Sultan Ibrahim wants to see a breakdown of expenses for Jakim, which has a reported annual budget of RM1 billion.
Sultan Ibrahim wants to see a breakdown of expenses for Jakim, which has a reported annual budget of RM1 billion.

JOHOR BARU • The Sultan of Johor has entered a controversial debate surrounding Malaysia's Islamic institutions when he said he wanted to know whether the Islamic Development Department (Jakim) has a reported annual budget of RM1 billion (S$330 million).

Jakim is a key agency under the Prime Minister's Department which, along with the government's Islamic Economic Development Foundation (YaPEIM), has had its roles and financial dealings placed under the spotlight in recent weeks.

Critics of Jakim, YaPEIM and other Islamic institutions question their increasing power to make regulations that affect Muslims and how their big budgets are spent - both sensitive topics in a country where Islam is the official religion.

Jakim is involved widely in Islamic education, including paying the salaries of 15,000 imams (mosque leaders), and is also charged with ensuring that restaurants wanting to serve food to Muslims carry the halal logo.

Malaysia's deputy minister in charge of religious affairs, Datuk Asyraf Wajdi Dusuki, said last month that the department needs its RM1 billion budget to carry out its activities.
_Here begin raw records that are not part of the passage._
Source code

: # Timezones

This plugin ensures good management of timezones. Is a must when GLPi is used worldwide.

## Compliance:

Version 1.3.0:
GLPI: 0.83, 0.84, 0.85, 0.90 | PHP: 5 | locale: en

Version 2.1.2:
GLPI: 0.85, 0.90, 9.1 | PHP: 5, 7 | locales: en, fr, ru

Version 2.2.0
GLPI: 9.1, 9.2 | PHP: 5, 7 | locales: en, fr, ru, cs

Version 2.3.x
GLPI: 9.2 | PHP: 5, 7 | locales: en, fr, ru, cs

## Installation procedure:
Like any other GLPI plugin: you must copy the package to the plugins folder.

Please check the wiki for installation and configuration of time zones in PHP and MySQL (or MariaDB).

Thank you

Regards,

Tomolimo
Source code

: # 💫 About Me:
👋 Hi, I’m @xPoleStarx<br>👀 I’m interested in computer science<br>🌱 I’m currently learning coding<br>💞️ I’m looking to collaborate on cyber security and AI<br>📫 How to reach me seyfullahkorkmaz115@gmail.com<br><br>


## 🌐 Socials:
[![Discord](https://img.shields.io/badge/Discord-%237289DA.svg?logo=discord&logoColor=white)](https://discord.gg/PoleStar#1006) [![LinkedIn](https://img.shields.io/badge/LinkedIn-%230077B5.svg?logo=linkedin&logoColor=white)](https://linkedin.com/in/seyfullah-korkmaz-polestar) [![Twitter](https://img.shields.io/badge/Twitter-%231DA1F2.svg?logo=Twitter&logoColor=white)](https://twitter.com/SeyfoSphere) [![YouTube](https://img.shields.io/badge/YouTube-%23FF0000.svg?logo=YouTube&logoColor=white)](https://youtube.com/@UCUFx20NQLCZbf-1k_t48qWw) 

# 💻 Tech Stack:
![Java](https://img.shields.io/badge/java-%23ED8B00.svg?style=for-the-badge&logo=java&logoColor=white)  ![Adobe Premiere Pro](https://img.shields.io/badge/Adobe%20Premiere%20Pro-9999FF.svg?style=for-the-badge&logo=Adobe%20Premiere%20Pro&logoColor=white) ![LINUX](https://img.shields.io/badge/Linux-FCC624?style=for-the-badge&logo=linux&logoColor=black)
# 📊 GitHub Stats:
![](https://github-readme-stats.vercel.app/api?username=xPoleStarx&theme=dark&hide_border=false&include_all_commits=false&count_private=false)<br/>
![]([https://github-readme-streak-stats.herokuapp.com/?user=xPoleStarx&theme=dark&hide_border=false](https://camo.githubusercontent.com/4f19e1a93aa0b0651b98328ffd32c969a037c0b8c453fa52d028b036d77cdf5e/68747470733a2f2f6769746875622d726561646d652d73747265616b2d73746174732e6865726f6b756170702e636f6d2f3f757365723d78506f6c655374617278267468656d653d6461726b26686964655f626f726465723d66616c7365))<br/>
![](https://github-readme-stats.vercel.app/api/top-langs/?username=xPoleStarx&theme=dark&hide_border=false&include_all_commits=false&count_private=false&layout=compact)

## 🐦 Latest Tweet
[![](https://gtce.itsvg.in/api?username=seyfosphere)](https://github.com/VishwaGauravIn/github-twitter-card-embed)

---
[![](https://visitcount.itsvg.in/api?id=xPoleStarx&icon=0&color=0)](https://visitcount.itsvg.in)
He said these included thwarting the teachings of the Islamic State in Iraq and Syria (ISIS) to "deviant" sects.

The confirmation of the huge budget for an Islamic body raised eyebrows. In an interview with The Star daily, Johor's Sultan Ibrahim Ismail, in speaking on a range of topics, was asked about the role of Malaysia's nine royal houses as the custodians of Islam amid debate about federal agencies exerting their influence.

His answer was that Jakim can give advice or propose guidelines but it is up to the nine sultans to accept these.

He then asked: "I am curious to know - if it is true - why do they need a RM1 billion budget? Does it include allocations to all the states?"

He said that he planned to bring up the issue at the next Conference of Rulers, meetings held twice a year featuring the sultans and their chief ministers.

"I want them to show me their breakdown for expenses," he was quoted as saying.

Apart from its huge budget, Jakim has had its role questioned for nosing into what some deem as individuals' personal affairs.

Former prime minister Mahathir Mohamad said last month that Jakim was imposing "its version of Islam" on everybody.

"Today, Jakim wants to Islamise everything," Tun Dr Mahathir told reporters after attending an event.

"In the Quran, it says 'there is no compulsion in Islam', but Jakim wants everyone to follow its version of Islam."

YaPEIM has also had its financial dealings questioned recently. These included questions on why it needed to have a golf-simulator on its premises, and the use of public funds for a trip to the United States involving a top official.

YaPEIM's main functions are promoting micro-credit for small businesses, aiding the poor and running Islamic pawnshops.

In the interview, the Johor ruler praised Singapore.

"There is so much we can learn from Singapore. They have done well, let's be honest here.

"We don't have to go on expensive study trips to Europe or the United States - just go across the Causeway to Singapore, they have done so many things that are correct and efficient," he said.

Sultan Ibrahim also said that Prime Minister Najib Razak should be given "a chance".

"I know the Prime Minister has come under much criticism, but I say give him a chance...

"The year has come to an end, we must move on."